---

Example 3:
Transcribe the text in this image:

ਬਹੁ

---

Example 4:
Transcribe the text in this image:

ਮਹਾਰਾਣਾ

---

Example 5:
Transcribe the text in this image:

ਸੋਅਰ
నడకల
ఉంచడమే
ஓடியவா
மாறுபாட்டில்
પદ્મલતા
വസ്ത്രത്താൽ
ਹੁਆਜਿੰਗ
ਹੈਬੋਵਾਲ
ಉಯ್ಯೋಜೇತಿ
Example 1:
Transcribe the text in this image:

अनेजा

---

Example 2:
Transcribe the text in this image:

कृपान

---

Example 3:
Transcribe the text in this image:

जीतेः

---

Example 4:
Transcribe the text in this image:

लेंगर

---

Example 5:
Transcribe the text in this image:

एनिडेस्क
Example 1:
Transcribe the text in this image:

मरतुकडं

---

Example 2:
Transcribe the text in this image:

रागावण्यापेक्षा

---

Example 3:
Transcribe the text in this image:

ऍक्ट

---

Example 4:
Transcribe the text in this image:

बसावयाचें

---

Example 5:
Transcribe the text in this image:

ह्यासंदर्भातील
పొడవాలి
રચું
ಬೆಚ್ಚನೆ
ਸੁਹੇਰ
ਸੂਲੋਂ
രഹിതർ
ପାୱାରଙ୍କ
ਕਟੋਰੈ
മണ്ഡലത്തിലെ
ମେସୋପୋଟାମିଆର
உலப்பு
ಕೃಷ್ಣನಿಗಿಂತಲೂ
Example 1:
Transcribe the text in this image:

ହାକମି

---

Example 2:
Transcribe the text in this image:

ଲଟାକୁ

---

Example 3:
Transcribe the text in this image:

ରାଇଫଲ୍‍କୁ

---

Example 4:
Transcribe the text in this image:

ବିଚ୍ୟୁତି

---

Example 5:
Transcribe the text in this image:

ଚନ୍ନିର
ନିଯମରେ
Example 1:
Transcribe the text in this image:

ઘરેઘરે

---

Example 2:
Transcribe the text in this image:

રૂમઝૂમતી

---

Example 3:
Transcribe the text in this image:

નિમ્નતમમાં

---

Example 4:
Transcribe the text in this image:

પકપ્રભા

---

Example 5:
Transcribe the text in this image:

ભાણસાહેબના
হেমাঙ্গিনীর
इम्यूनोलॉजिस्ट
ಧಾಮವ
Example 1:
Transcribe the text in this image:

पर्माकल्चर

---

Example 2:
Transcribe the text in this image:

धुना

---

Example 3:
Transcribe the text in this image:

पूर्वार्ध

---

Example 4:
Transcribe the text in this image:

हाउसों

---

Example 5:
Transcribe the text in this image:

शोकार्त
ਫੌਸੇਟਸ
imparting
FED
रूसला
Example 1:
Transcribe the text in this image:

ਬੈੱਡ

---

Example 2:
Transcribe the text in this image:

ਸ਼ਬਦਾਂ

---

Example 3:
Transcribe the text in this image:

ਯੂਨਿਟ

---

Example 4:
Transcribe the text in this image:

*WHAT THE TASK ASKS:* Please reproduce the rows above word for word, from the first line through the line containing "रागावण्यापेक्षा", including both of those lines.

*EXERCISE RESULT:*
---

Example 3:
Transcribe the text in this image:

ਬਹੁ

---

Example 4:
Transcribe the text in this image:

ਮਹਾਰਾਣਾ

---

Example 5:
Transcribe the text in this image:

ਸੋਅਰ
నడకల
ఉంచడమే
ஓடியவா
மாறுபாட்டில்
પદ્મલતા
വസ്ത്രത്താൽ
ਹੁਆਜਿੰਗ
ਹੈਬੋਵਾਲ
ಉಯ್ಯೋಜೇತಿ
Example 1:
Transcribe the text in this image:

अनेजा

---

Example 2:
Transcribe the text in this image:

कृपान

---

Example 3:
Transcribe the text in this image:

जीतेः

---

Example 4:
Transcribe the text in this image:

लेंगर

---

Example 5:
Transcribe the text in this image:

एनिडेस्क
Example 1:
Transcribe the text in this image:

मरतुकडं

---

Example 2:
Transcribe the text in this image:

रागावण्यापेक्षा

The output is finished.